There are too many evolutionary branches of the mollusk phylum.
The teeth are the most snails of all animals; a sea cucumber with a rectum; an octopus with a super high IQ and loves to beat fish; a graceful sea slug; an Antarctic middle-clawed squid that can reach an overall length of up to 13 meters... Whatever, mollusks want to get a kick. (Antarctic mid-clawed squid I have written before, interested friends can flip forward)
Today's conventional routes, we will not talk about, let's talk about the extinct ammonite subclass.
Ammonite survived from the Middle Ordovician to the Late Cretaceous, a large meteorite that shut down and restarted the Earth. Before this accident, the Ammonite family had been thriving, and the number of races and the abundance of species were enormous. In the Paleozoic, ammonites occupied an intermediate ecological niche, and the number of fossils was much higher than that of the radiated fin fish of the same period by more than 30 times.
Now in a treasure search for fossils, ammonite and trilobite fossils are still outrageous, as if they will not be sold out before the next mass extinction of the earth.
Such a huge population and abundant number naturally breed many strange things. Although it is not as confusing as the "Tully Monster", the members of the ammonite family are also casual enough about their appearance.
(Noster ammonaceae.) Image source: DeviantArt)
Just in November 2020, CNET reported on a new study of an ammonite species by Professor Linda Ivany and researcher Emily Artruc of Syracuse University in New York, which is diplomoceras maximum.
(There is no mistake with this paper clip in the picture above)
The largest double ammonite is up to 1.5 m long, and like the extant cephalopods, it has a lot of soft tentacles, and the front end is not much different from the squid, but it has a calcareous hard shell shaped like a paper clip on its back. To interject here, ammonites and hornstones and nautilus, although they look similar and belong to cephalopods, belong to different suborders, and the relationship is not as close as imagined.
The growth and development process of ammonite can be divided into four stages, and normal ammonite is such a superposition of one spin and one spin.
The largest double ammonites also follow this law, but their shape is really unique. At first, it was all spiraled, but when the ordinary ammonite began to superimpose and spiral, its shell began to elongate in a daze, and it was not until more than 10 years later that the second rotation began. Until it becomes a complete body, the largest double ammonite has to go through about 200 years! It should be known that the surviving cephalopods are all shelled nautilus with a lifespan of about 20 years; squid and octopus, their average lifespan is only 5 years.
The inference of its lifetime is well founded. When the researchers examined the snail shell, they found that there were layers of lines on the surface of the snail shell, and after detecting the carbon and oxygen isotopes, they found that there were repeated patterns in the isotope signal, indicating that the formation conditions of these lines are regular!
The largest ammonite is living in the Antarctic, when they prey on the deep sea cold spring methane microorganisms as food, will absorb the methane into carbon preservation in the shell, and these carbon is metabolic, about a year can form a layer of grain, so you can relatively accurately know the life of the largest double ammonite, and the time of spiral rotation.
So why did the largest double ammonite develop such a unique shell? It is not known, but the number of ammonites with a specific shell is not small, and if you find common ground between them, it may be the key to solving this problem.
Because there are many unknowns, every new discovery in the paleobiome inspires the scientific community.
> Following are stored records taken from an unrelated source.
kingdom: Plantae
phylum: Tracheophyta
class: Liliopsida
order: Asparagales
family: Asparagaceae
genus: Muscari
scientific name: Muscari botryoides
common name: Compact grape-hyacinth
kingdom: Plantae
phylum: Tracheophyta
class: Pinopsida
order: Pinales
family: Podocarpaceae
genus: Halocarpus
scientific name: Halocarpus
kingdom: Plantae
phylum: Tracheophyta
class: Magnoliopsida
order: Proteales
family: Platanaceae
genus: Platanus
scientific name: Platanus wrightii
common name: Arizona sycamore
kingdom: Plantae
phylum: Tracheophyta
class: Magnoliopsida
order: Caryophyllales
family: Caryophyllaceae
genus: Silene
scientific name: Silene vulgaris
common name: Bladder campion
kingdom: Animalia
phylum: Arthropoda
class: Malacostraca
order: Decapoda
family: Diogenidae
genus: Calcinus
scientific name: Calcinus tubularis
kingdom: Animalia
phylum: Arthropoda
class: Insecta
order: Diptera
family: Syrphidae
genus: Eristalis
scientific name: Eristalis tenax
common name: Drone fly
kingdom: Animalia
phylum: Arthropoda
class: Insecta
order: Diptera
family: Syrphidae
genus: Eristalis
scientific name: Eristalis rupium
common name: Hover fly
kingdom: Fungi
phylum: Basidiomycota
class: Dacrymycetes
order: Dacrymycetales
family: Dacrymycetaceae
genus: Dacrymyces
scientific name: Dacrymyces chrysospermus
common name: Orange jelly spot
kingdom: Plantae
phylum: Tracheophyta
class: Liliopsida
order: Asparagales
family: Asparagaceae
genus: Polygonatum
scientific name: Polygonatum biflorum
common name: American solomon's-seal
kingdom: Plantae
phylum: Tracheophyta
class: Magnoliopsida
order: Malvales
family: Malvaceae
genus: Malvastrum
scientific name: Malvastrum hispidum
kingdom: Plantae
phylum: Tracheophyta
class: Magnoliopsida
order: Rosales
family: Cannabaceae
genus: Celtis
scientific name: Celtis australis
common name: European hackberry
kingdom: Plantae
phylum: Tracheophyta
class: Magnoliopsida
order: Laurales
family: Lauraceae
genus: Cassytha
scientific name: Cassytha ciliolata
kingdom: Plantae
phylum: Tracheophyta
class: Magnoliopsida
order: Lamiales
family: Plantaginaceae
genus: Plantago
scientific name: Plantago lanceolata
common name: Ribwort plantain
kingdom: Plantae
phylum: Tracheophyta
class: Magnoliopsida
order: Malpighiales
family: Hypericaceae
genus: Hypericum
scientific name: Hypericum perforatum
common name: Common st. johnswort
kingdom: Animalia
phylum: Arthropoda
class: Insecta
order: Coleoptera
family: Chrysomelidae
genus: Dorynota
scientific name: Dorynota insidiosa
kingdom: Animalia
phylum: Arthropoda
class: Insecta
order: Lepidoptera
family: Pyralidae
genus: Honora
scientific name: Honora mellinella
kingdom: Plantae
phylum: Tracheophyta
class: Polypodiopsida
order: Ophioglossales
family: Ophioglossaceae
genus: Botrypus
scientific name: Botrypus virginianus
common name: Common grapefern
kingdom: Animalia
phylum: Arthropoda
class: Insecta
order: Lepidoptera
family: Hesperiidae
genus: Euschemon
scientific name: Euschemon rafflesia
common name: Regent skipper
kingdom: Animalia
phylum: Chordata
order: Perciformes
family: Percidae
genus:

While thanking the paleontologists, I also want to pray for their hair volume, hoping that the spell of "less hair, the greater the knowledge" can be broken.
References:
1-Gate Fengqi Zhao Xianglin. Introduction to Paleontology (2nd Edition): Geological Publishing House, 1993
2-Hauschke N , Sch? Llmann L , Keupp H . Oriented attachment of a stalked cirripede on an orthoconic heteromorph ammonite – implications for the swimming position of the latter[J]. Neues Jahrbuch Für Geologie Und Palontologie Abhandlungen, 2011, 262(2):199-212.
3-Masukawa, G., & Ando, H. (2018). Late Campanian–early Maastrichtian heteromorph-dominated ammonoid assemblages of the Nakaminato Group, central Honshu, Japan: biostratigraphic and paleontological implications. Cretaceous Research, 91, 362–381. doi:10.1016/j.cretres.2018.06.018
4-Remin Z, Machalski M, Jagt J W M. The stratigraphically earliest record of Diplomoceras cylindraceum (heteromorph ammonite)–implications for Campanian/Maastrichtian boundary definition[J]. Geological Quarterly, 2015, 59(4): 843-848, doi: 10.7306/gq. 1253.
5-Genya M , Hisao A . Late Campanian–early Maastrichtian heteromorph-dominated ammonoid assemblages of the Nakaminato Group, central Honshu, Japan: biostratigraphic and paleontological implications[J]. Cretaceous Research, 2018, 91:362-381.